**RECORDS TO PROCESS**
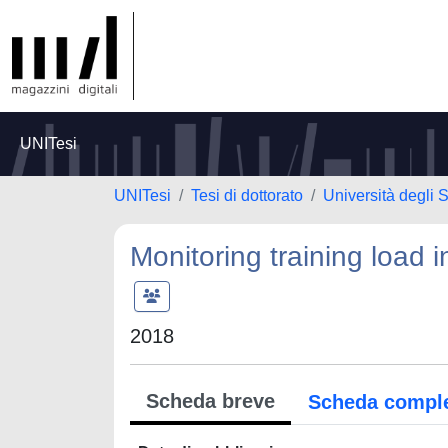
UNITesi
UNITesi
Tesi di dottorato
Università degli 
Monitoring training load i
2018
Scheda breve
Scheda compl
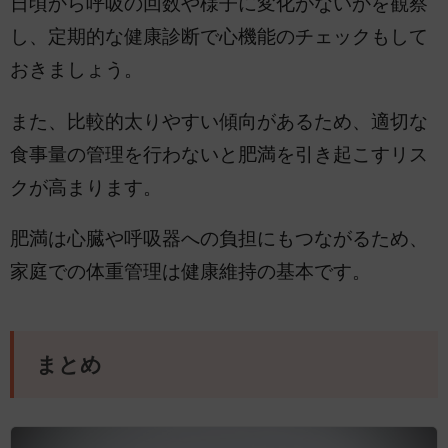
日頃から呼吸の回数や様子に変化がないかを観察
し、定期的な健康診断で心機能のチェックもして
おきましょう。
また、比較的太りやすい傾向があるため、適切な
食事量の管理を行わないと肥満を引き起こすリス
クが高まります。
肥満は心臓や呼吸器への負担にもつながるため、
家庭での体重管理は健康維持の基本です。
まとめ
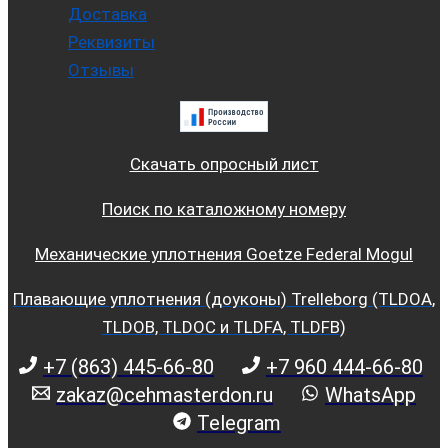
Доставка
Реквизиты
Отзывы
Скачать опросный лист
Поиск по каталожному номеру
Механические уплотнения Goetze Federal Mogul
Плавающие уплотнения (доуконы) Trelleborg (TLDOA,
TLDOB, TLDOC и TLDFA, TLDFB)
+7 (863) 445-66-80
+7 960 444-66-80
zakaz@cehmasterdon.ru
WhatsApp
Telegram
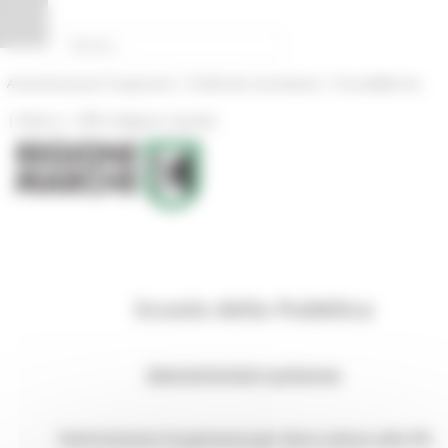
Pannello di gestione dei cookies
|
|
Amministrazione Trasparente
Profilo del committente
ProcediMarche
|
|
Rubrica
URP: la Regione risponde
Scuola della Pubblica
Amministrazione
Valorizziamo le persone per dare valore alla PA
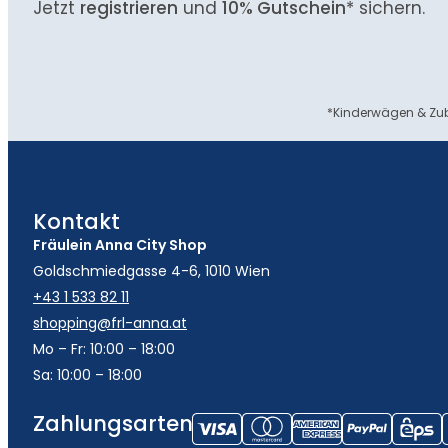
Jetzt
registrieren
und
10% Gutschein
* sichern.
*Kinderwägen & Zub
Kontakt
Fräulein Anna City Shop
Goldschmiedgasse 4-6, 1010 Wien
+43 1 533 82 11
shopping@frl-anna.at
Mo – Fr: 10:00 – 18:00
Sa: 10:00 – 18:00
Zahlungsarten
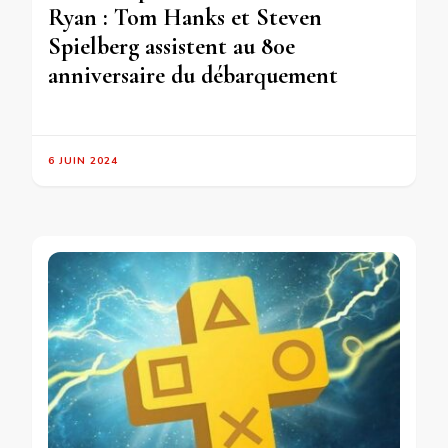
Ryan : Tom Hanks et Steven
Spielberg assistent au 80e
anniversaire du débarquement
6 JUIN 2024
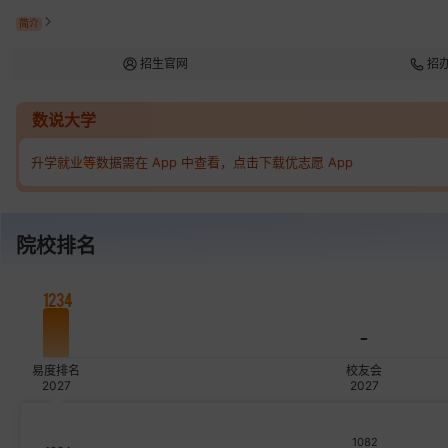
简介
招生官网
招
数说大学
升学就业等数据需在 App 中查看，点击下载优志愿 App
院校排名
1234
-
易度排名
校友会
2027
2027
1082
000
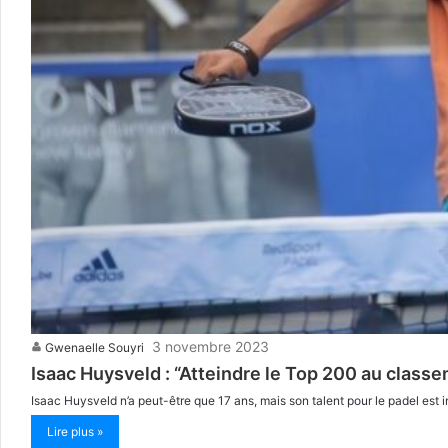
3 novembre 2023
Gwenaelle Souyri
Isaac Huysveld : “Atteindre le Top 200 au classe
Isaac Huysveld n’a peut-être que 17 ans, mais son talent pour le padel est i
Lire plus »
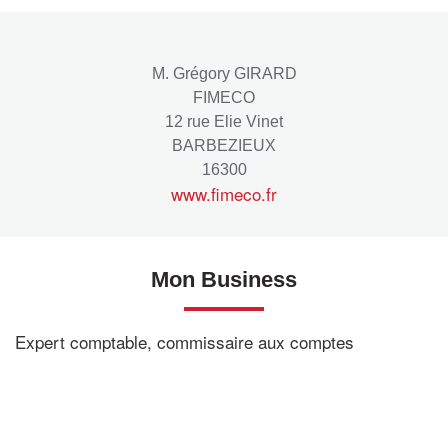
M. Grégory GIRARD
FIMECO
12 rue Elie Vinet
BARBEZIEUX
16300
www.fimeco.fr
Mon Business
Expert comptable, commissaire aux comptes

**ACTIVITY**
Above are the records. Copy word for word only their lines from the one holding "zakaz@cehmasterdon.ru" through the one holding "Goldschmiedgasse 4-6, 1010 Wien", both included, and skip the images.

**RESPONSE TO THE TASK**
zakaz@cehmasterdon.ru
WhatsApp
Telegram
Pannello di gestione dei cookies
|
|
Amministrazione Trasparente
Profilo del committente
ProcediMarche
|
|
Rubrica
URP: la Regione risponde
Scuola della Pubblica
Amministrazione
Valorizziamo le persone per dare valore alla PA
Jetzt
registrieren
und
10% Gutschein
* sichern.
*Kinderwägen & Zub
Kontakt
Fräulein Anna City Shop
Goldschmiedgasse 4-6, 1010 Wien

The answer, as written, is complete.